Requirement:
Copy the electrodeless lamp patent text from "1. An electromagnetic" to "10 torr nitrogen.", and swap "envelope" for "bulb" wherever it occurs.
(Beginning of Selected text)
1. An electromagnetic discharge apparatus comprising
an electrodeless lamp having an envelope made of a light transmitting material;
a fill material within said envelope consisting essentially of a mixture of a mercury halide, iodine, and nitrogen; and
means for coupling high frequency power to the fill material within the envelope to vaporize and excite the fill material whereby the fill material emits light.
2. An electromagnetic discharge apparatus in accordance with claim 1 wherein
said mercury halide is selected from the group consisting of mercuric chloride and mercuric bromide.
3. An electromagnetic discharge apparatus in accordance with claim 1 wherein
said fill material contains a mercury halide, iodine, and nitrogen in the ratio of 1 to 10 milligrams of mercury halide, 0.1 to 0.2 milligrams of iodine, and 1 to 10 torr nitrogen.
4. An electromagnetic discharge apparatus comprising
an electrodeless lamp having an envelope made of a light transmitting material enclosing a fill material; and
means for coupling high frequency power to the fill material within the envelope;
the fill material consisting essentially of a mercury halide, nitrogen, and a source of iodine atoms which are excited to a high energy state when high frequency power is applied;
whereby the fill material emits light when high frequency power is applied thereto.
This application is related to subject matter described in application Ser. No. 307,419 filed concurrently herewith by Joseph M. Proud and Stephen G. Johnson entitled "Electrodeless Ultraviolet Light Source," and in application Ser. No. 307,420 filed concurrently herewith by Joseph M. Proud and Stephen G. Johnson entitled "Electrodeless Light Source."
This invention relates to electromagnetic discharge apparatus. More particularly, it is concerned with electrodeless sources of light.
Electrodeless light sources which operate by coupling high frequency power to a glow discharge in an electrodeless lamp have been developed. These light sources typically include a high frequency power source connected to a coupling fixture having an inner conductor and an outer conductor disposed around the inner conducter. The electrodeless lamp is positioned adjacent to the end of the inner conductor. High frequency power is coupled to a light emitting electromagnetic discharge within the electrodeless lamp. A portion of the coupling fixture passes radiation at the wavelengths of the light produced, thus permitting the use of the apparatus as a light source.
It is an object of the present invention to provide an improved electromagnetic discharge apparatus.
It is another object of the invention to provide an electrodeless lamp which serves as a source of visible light.
An improved light source is provided by electromagnetic discharge apparatus in accordance with the present invention. The apparatus comprises an electrodeless lamp having an envelope made of a light transmitting material. The fill material within the envelope comprises a mercury halide, iodine, and nitrogen. Means are provided for coupling high frequency power to the fill material within the envelope to vaporize and excite the fill material whereby the fill material emits light.
(End of Selected text)
(Beginning of Source material)
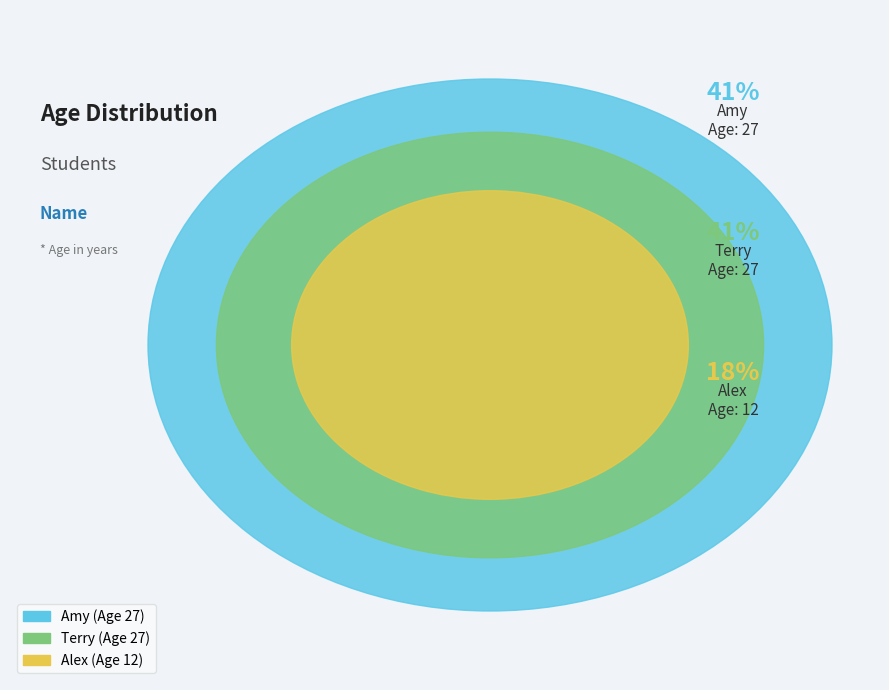

How many slices are in this pie chart?

3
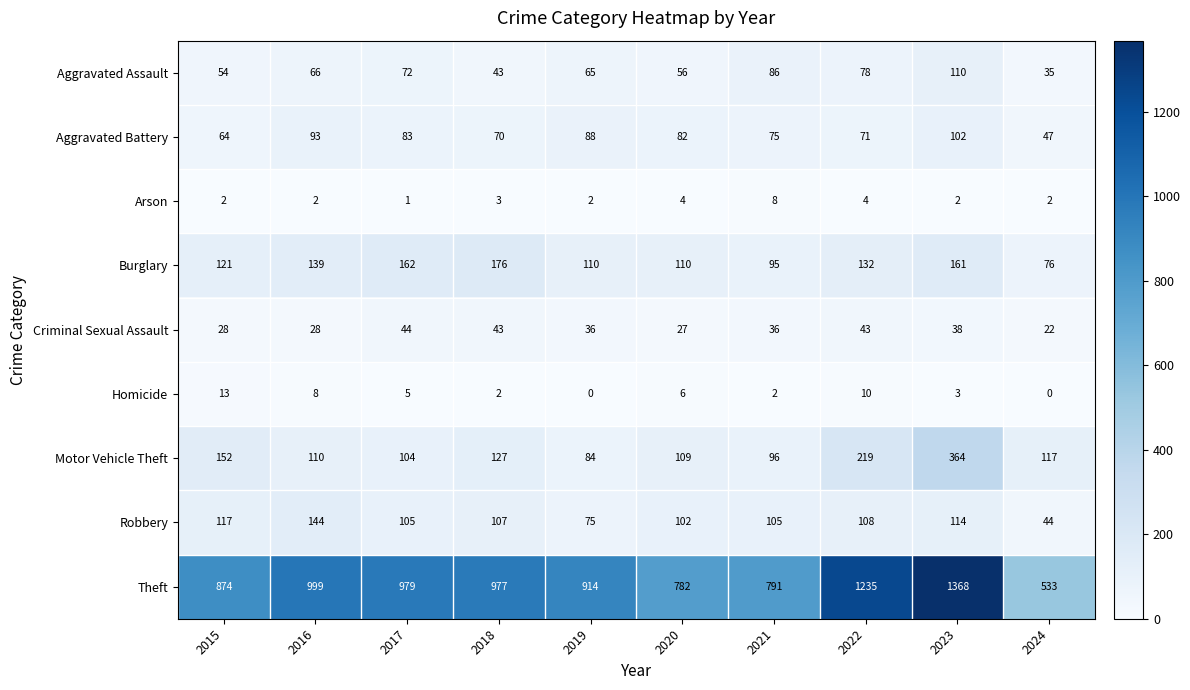

What is the spread (max minus min) of values at 2015?

872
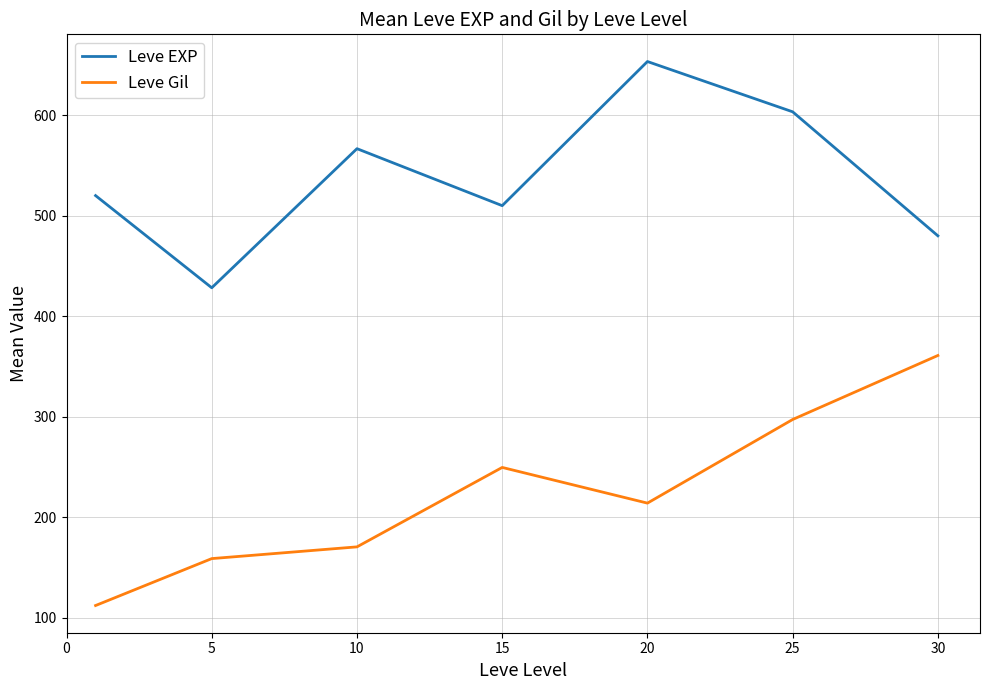

True or false: Leve EXP and Leve Gil cross at least once.

False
(End of Source material)
Result for this exercise:
1. An electromagnetic discharge apparatus comprising
an electrodeless lamp having an bulb made of a light transmitting material;
a fill material within said bulb consisting essentially of a mixture of a mercury halide, iodine, and nitrogen; and
means for coupling high frequency power to the fill material within the bulb to vaporize and excite the fill material whereby the fill material emits light.
2. An electromagnetic discharge apparatus in accordance with claim 1 wherein
said mercury halide is selected from the group consisting of mercuric chloride and mercuric bromide.
3. An electromagnetic discharge apparatus in accordance with claim 1 wherein
said fill material contains a mercury halide, iodine, and nitrogen in the ratio of 1 to 10 milligrams of mercury halide, 0.1 to 0.2 milligrams of iodine, and 1 to 10 torr nitrogen.